- PROBLEM STATEMENT -
Answer these from the lab news post below:
1. In which journal is the paper to appear?
2. What method was used to measure human brain activity?
3. What frequency range does the post give for posterior alpha-band activity?

- EXERCISE PASSAGE -
-*-*-

— Motivated Cognition Lab

December, 2022 Monthly archive

Oscar Ferrante’s very cool work on statistical learning of distractor suppression is to appear in JoN. Congrats Oscar!

Ferrante, O., Zhigalov, A., Hickey, C., & Jensen, O. (in press). Statistical Learning of Distractor Suppression Down-Regulates Pre-Stimulus Neural Excitability in Early Visual Cortex. The Journal of Neuroscience.

A preprint is available here.

Visual attention is highly influenced by past experiences. Recent behavioral research has shown that expectations about the spatial location of distractors within a search array are implicitly learned, with expected distractors becoming less interfering. Little is known about the neural mechanism supporting this form of statistical learning. Here we used magnetoencephalography (MEG) to measure human brain activity to test whether proactive mechanisms are involved in the statistical learning of distractor locations. Specifically, we used a new technique called rapid invisible frequency tagging (RIFT) to assess neural excitability in early visual cortex during statistical learning of distractor suppression, while concurrently investigating the modulation of posterior alpha-band activity (8-12 Hz). Male and female human participants performed a visual search task in which a target was occasionally presented alongside a color-singleton distractor. Unbeknown to the participants, the distracting stimuli were presented with different probabilities across the two hemifields. RIFT analysis showed that early visual cortex exhibited reduced neural excitability in the pre-stimulus interval at retinotopic locations associated with higher distractor probabilities. In contrast, we did not find any evidence of expectation-driven distractor suppression in alpha-band activity. These findings indicate that proactive mechanisms of attention are involved in predictive distractor suppression and that these mechanisms are associated with altered neural excitability in early visual cortex. Moreover, our findings indicate that RIFT and alpha-band activity might subtend different and possibly independent attentional mechanisms.

-*-*-

- RECORDED INFORMATION -
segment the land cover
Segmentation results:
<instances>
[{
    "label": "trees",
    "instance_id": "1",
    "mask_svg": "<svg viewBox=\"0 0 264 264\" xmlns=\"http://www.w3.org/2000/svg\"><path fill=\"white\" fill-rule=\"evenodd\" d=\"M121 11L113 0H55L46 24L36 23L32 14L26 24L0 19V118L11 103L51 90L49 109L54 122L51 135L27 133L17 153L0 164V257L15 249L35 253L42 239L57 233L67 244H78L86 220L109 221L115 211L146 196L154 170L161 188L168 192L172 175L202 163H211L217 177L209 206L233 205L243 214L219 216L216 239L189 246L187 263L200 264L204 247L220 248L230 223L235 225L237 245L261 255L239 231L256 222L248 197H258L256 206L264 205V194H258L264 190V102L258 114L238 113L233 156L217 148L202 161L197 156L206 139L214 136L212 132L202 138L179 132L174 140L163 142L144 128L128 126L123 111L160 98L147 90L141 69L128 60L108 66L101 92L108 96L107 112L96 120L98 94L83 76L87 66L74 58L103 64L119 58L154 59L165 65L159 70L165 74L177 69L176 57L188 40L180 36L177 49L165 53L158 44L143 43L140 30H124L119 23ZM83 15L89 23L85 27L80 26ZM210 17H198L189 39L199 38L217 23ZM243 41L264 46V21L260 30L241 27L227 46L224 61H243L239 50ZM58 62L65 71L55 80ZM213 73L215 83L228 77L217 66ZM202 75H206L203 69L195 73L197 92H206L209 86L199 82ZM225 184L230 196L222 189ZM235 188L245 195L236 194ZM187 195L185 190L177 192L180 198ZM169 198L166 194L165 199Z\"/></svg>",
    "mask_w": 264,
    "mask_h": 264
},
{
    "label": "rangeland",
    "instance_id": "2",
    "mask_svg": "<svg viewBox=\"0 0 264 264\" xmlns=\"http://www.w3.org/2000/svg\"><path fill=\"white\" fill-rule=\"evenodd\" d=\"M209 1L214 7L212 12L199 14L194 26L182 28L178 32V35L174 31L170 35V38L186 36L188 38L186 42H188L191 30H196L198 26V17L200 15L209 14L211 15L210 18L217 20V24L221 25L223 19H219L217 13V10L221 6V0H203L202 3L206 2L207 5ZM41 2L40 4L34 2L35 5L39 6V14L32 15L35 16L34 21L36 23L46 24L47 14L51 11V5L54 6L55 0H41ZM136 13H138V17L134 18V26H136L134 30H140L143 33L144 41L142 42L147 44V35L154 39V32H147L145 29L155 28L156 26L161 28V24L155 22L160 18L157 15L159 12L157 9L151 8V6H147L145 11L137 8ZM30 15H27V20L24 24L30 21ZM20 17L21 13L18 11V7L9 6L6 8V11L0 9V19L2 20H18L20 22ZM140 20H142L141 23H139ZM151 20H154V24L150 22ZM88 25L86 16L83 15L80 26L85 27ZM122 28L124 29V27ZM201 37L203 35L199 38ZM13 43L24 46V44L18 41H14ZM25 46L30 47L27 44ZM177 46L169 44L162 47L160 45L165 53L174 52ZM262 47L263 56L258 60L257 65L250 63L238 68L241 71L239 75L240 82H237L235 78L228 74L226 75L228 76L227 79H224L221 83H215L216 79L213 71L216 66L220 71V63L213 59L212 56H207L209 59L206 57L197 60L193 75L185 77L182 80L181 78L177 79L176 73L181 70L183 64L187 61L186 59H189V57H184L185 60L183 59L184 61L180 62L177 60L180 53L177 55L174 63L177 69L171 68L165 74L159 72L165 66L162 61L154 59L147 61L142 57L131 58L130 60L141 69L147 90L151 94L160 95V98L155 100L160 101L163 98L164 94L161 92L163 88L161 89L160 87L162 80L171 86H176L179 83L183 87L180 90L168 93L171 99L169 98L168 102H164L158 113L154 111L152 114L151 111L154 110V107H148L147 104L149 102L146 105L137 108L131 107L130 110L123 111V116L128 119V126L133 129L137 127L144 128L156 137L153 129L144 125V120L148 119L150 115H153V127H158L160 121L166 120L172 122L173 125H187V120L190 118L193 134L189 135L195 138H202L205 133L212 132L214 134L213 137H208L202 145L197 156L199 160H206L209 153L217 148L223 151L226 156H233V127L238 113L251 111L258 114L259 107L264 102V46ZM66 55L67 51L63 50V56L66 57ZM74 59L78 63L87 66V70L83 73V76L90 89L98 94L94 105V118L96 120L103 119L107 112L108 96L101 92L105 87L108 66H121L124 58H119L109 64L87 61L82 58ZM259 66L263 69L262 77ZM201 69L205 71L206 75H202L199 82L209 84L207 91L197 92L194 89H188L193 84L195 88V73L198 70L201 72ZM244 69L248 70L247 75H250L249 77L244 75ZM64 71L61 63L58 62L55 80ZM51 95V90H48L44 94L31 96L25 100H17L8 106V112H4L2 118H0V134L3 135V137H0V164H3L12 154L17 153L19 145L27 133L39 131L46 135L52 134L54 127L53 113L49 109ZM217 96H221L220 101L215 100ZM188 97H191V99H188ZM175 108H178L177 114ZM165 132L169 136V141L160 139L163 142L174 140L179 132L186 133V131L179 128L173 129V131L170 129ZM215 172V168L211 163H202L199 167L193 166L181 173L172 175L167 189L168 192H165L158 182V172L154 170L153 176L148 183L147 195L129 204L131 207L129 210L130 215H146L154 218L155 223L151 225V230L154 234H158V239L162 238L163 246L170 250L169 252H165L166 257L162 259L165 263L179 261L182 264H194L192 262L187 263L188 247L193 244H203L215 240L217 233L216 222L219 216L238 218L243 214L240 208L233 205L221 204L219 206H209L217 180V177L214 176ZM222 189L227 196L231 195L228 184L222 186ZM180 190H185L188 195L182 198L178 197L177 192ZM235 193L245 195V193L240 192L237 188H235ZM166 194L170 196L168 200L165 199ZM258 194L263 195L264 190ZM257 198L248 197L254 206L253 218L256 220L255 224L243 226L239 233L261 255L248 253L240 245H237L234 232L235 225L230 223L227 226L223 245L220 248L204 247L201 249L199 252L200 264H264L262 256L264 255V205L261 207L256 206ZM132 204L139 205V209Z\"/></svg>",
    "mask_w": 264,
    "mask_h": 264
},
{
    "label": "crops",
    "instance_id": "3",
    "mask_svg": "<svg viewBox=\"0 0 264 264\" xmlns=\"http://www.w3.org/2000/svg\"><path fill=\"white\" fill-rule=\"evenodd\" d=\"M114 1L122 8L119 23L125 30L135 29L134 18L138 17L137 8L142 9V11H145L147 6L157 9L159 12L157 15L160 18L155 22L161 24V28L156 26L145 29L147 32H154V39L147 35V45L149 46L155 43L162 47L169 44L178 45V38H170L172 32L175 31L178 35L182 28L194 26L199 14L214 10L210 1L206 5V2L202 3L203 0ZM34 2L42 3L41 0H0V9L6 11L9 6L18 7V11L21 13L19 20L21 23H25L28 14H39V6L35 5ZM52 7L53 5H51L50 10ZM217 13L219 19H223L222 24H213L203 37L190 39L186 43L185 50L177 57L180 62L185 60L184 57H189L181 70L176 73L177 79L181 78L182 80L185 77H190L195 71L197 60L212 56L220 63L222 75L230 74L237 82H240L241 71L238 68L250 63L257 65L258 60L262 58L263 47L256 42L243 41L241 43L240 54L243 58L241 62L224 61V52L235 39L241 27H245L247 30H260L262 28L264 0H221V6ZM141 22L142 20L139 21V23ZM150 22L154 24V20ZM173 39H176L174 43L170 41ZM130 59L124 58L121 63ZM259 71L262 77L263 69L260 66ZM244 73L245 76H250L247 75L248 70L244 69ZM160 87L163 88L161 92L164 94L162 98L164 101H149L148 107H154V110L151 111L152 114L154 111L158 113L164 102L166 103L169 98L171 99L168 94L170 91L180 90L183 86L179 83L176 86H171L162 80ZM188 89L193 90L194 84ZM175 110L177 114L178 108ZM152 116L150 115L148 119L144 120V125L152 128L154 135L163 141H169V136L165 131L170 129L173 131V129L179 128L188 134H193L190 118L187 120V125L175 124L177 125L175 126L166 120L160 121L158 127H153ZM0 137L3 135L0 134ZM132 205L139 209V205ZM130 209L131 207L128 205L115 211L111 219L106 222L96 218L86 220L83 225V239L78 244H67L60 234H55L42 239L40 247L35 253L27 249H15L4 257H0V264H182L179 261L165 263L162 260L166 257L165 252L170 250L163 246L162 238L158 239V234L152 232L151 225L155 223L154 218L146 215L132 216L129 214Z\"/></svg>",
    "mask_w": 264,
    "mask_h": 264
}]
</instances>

-*-*-

- SOLVED EXERCISE -
1. The Journal of Neuroscience
2. Magnetoencephalography (MEG)
3. 8-12 Hz